**TEXT UNDER STUDY**.
—————
The CL printer is a complicated and wonderful thing, and I've forgotten most of the little I used to know about it, so this answer may well be wrong.

There is no trivial way to control the printing of large strings: you can control the printing of large general arrays with *print-array*, but there is a special exception for strings in that.

There is then a bad approach and a less-bad approach.

The bad approach: define a method on print-object. I think you are allowed to do this for strings, but if you do this then your method will be called whenever you want a string to be printed, so you had better be sure it is right. Probably the way of ensuring that is to make sure that it listens to some variable and, unless the variable asks it to do something it just uses call-next-method to punt to an implementation which probably is right.
—————
**GIVEN INFORMATION**.
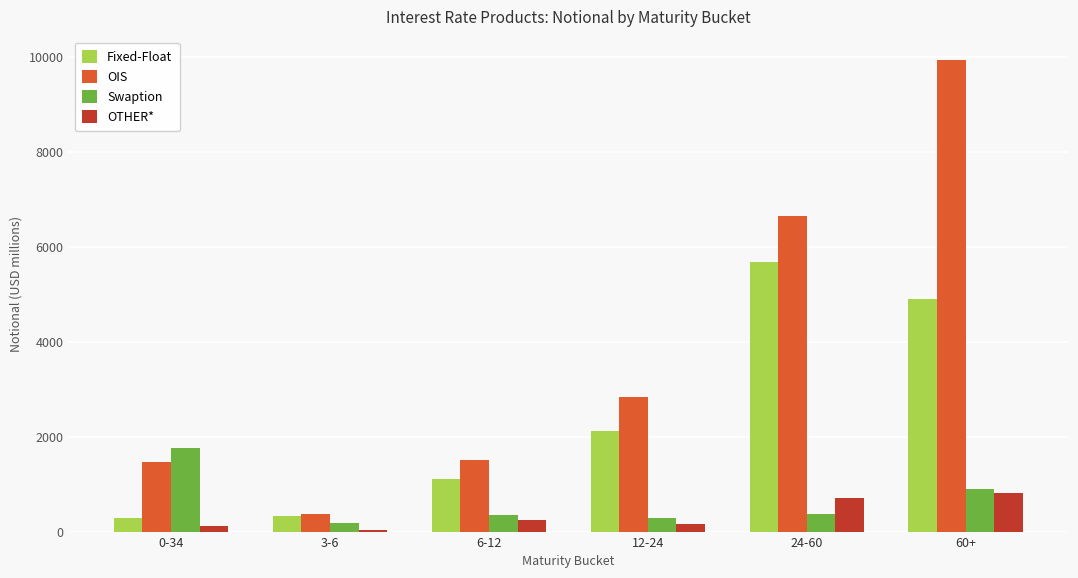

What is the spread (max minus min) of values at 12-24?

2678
—————
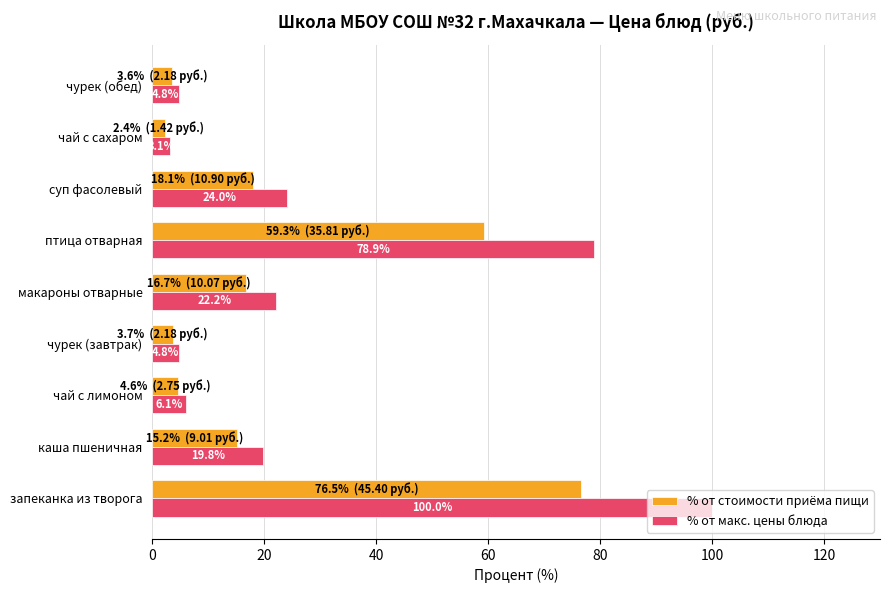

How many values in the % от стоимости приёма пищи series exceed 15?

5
—————
**WHAT THE TASK REQUIRES**. Copy the passage on controlling how strings print from "The CL printer" to "strings in that.", putting "Common Lisp" in place of "CL". The items aren't needed.

**RESPONSE TO THIS EXERCISE**.
The Common Lisp printer is a complicated and wonderful thing, and I've forgotten most of the little I used to know about it, so this answer may well be wrong.

There is no trivial way to control the printing of large strings: you can control the printing of large general arrays with *print-array*, but there is a special exception for strings in that.